Stored data entries

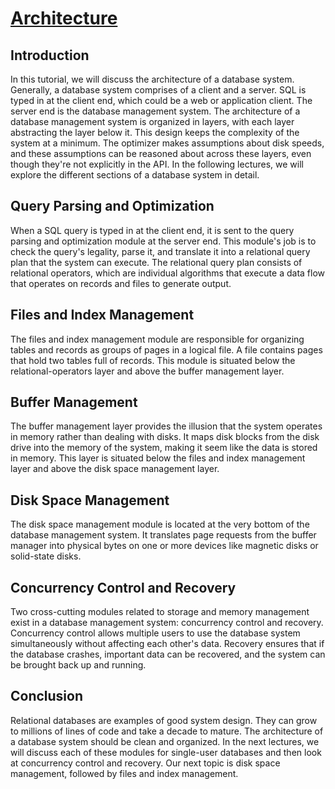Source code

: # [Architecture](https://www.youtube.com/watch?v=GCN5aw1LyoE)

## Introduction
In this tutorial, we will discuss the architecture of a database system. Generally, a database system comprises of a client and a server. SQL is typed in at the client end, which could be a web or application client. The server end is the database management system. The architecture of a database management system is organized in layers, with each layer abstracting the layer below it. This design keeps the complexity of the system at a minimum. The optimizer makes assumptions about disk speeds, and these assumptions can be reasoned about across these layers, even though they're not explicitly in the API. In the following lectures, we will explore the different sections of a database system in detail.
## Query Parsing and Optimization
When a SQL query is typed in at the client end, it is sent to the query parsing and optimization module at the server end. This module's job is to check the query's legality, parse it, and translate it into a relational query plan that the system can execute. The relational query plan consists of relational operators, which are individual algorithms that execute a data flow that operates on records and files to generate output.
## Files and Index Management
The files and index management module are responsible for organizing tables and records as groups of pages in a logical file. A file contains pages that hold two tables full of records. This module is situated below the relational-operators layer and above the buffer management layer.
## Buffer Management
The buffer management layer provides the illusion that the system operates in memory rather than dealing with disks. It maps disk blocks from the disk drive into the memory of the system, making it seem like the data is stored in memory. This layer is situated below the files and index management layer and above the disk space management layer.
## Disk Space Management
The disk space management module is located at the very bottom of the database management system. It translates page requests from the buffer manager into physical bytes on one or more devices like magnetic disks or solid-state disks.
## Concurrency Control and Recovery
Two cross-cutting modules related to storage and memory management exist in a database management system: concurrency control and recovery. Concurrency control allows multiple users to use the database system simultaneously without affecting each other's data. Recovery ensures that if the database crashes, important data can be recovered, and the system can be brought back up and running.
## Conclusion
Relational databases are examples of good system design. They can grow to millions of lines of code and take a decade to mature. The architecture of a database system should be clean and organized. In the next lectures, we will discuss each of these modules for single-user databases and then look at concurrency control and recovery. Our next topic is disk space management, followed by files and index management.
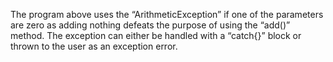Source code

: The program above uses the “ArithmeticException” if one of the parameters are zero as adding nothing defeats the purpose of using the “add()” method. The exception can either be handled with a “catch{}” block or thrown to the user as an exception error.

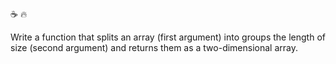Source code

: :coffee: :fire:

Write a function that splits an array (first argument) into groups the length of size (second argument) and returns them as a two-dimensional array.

• [Required work]: Swap "ArithmeticException" for "IllegalArgumentException" everywhere in the entries above and reproduce them with nothing else changed. Omit the pictures from your answer.

• [Written reply]:
Source code

: # [Architecture](https://www.youtube.com/watch?v=GCN5aw1LyoE)

## Introduction
In this tutorial, we will discuss the architecture of a database system. Generally, a database system comprises of a client and a server. SQL is typed in at the client end, which could be a web or application client. The server end is the database management system. The architecture of a database management system is organized in layers, with each layer abstracting the layer below it. This design keeps the complexity of the system at a minimum. The optimizer makes assumptions about disk speeds, and these assumptions can be reasoned about across these layers, even though they're not explicitly in the API. In the following lectures, we will explore the different sections of a database system in detail.
## Query Parsing and Optimization
When a SQL query is typed in at the client end, it is sent to the query parsing and optimization module at the server end. This module's job is to check the query's legality, parse it, and translate it into a relational query plan that the system can execute. The relational query plan consists of relational operators, which are individual algorithms that execute a data flow that operates on records and files to generate output.
## Files and Index Management
The files and index management module are responsible for organizing tables and records as groups of pages in a logical file. A file contains pages that hold two tables full of records. This module is situated below the relational-operators layer and above the buffer management layer.
## Buffer Management
The buffer management layer provides the illusion that the system operates in memory rather than dealing with disks. It maps disk blocks from the disk drive into the memory of the system, making it seem like the data is stored in memory. This layer is situated below the files and index management layer and above the disk space management layer.
## Disk Space Management
The disk space management module is located at the very bottom of the database management system. It translates page requests from the buffer manager into physical bytes on one or more devices like magnetic disks or solid-state disks.
## Concurrency Control and Recovery
Two cross-cutting modules related to storage and memory management exist in a database management system: concurrency control and recovery. Concurrency control allows multiple users to use the database system simultaneously without affecting each other's data. Recovery ensures that if the database crashes, important data can be recovered, and the system can be brought back up and running.
## Conclusion
Relational databases are examples of good system design. They can grow to millions of lines of code and take a decade to mature. The architecture of a database system should be clean and organized. In the next lectures, we will discuss each of these modules for single-user databases and then look at concurrency control and recovery. Our next topic is disk space management, followed by files and index management.
Source code

: The program above uses the “IllegalArgumentException” if one of the parameters are zero as adding nothing defeats the purpose of using the “add()” method. The exception can either be handled with a “catch{}” block or thrown to the user as an exception error.

Source code

: :coffee: :fire:

Write a function that splits an array (first argument) into groups the length of size (second argument) and returns them as a two-dimensional array.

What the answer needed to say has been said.